Qui torna utile rispondere ad un’altra obiezione avanzata da qualche lettore. Vale ancora la pena di soppesare tante parole inutili che non hanno peso? Tutti noi avremmo cose più interessanti di cui occuparci. Tutti noi sentiamo che la pochezza di quanto viene blaterato in continuazione con abuso di potere e in modo del tutto incontrollato non meriterebbe neppure di essere letto. Ma sta di fatto che se ai refrain autistici, alle banalità volgari, alle esplosioni di un delirio di onnipotenza malcontrollato non si fa più attenzione, per non fare fatica e perché ci sono sempre cose più piacevoli di cui occuparsi, allora tutto a poco a poco rientra nella normalità. A tutto ci si abitua. Tutto diventa di uso corrente come ogni volgarità televisiva, ogni manipolazione mediatica, ogni prepotenza della politica e della ideologia di regime. Diventa miracolosamente normale che il Ministro della Pubblica istruzione sia una senza istruzione, che sia eliminata la cultura e la sapienza dell’arte dal governo dei Musei Vaticani, e sia abbandonato un enorme patrimonio che è di tutti alla miseria della più ignorante ideologia. Diventa normale che la cattedra di Pietro possa essere occupata da uno afflitto da un’unica idea grande anzi smisurata, quella del proprio ego.
Ma forse abbiamo invece il dovere di non abituarci all’osceno che avanza ovunque come un’onda di piena.

» Dati forniti

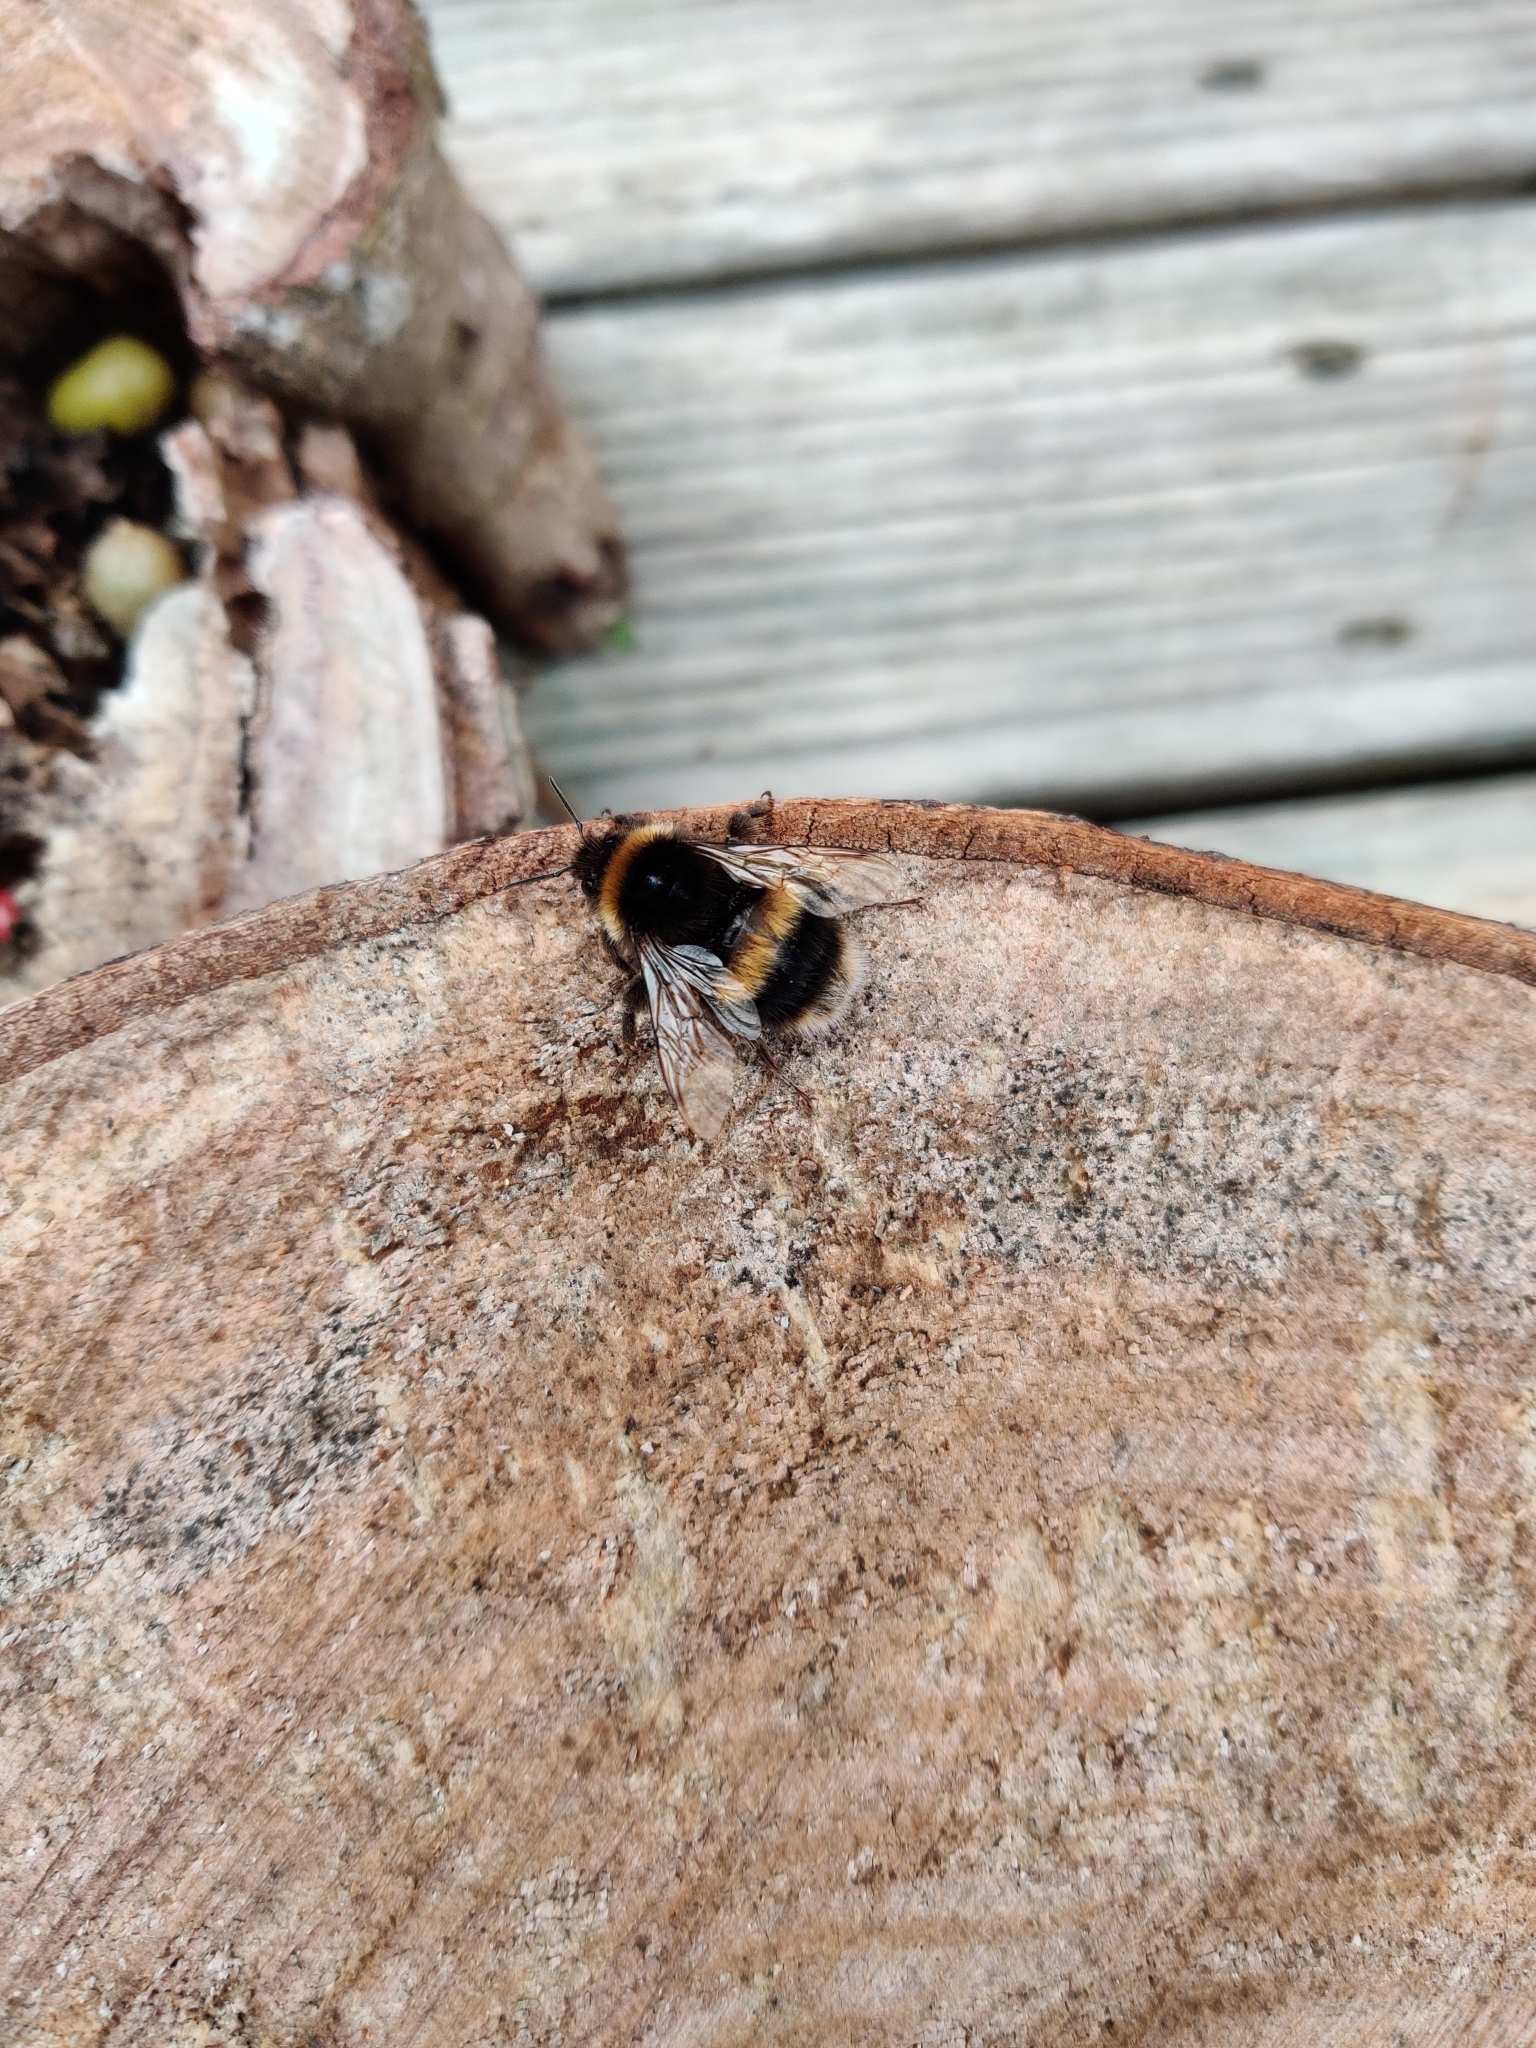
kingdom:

» Requisiti del compito
Prosegui la riflessione sul dovere di non abituarsi alla volgarità e alle parole vuote del potere, ripartendo subito dopo la sua ultima frase.

» Risposta al compito
E a questo proposito può tornare significativo l’episodio che mi raccontava a distanza di tanti anni la tata dei miei bambini, nata e cresciuta in una grande casa colonica del Polesine dove vivevano insieme tre generazioni di persone, e le rispettive famiglie, fino alla catastrofica alluvione del 1951. Quando l’acqua arrivò al secondo piano della casa, suo padre, dopo avere affidato la moglie e gli undici figli alle barche di soccorso, rimase armato di pistola nel solaio dove aveva portato in salvo per tempo anche tutti gli animali da cortile e quelli più piccoli. La pistola era per difendere dagli sciacalli le bestiole che avrebbero potuto garantire un po’ di sopravvivenza alla fattoria, una volta passata la terribile piena del Po.
Forse fu un gesto inutile. I figli grandi trovarono lavoro nelle fabbriche lombarde, tutti gli scampati rimasero a vivere più a nord, i campi restarono a lungo devastati, la fattoria senza speranza. Ma quell’uomo solo con la sua pistola, le sue galline e i suoi conigli e il maiale, quell’uomo solitario rimase per tutti come il simbolo di una doverosa resistenza di fronte alla furia degli eventi.
Si parva licet componere magnis, vale ancora la pena di occuparci ogni tanto di quello che in sé non varrebbe neppure la pena di essere preso in considerazione. Non per altro che per mettere riparo dal pericolo della abitudine, che è malattia contagiosa sempre in agguato, e della quale qualcuno un giorno potrebbe a buon diritto chiederci conto.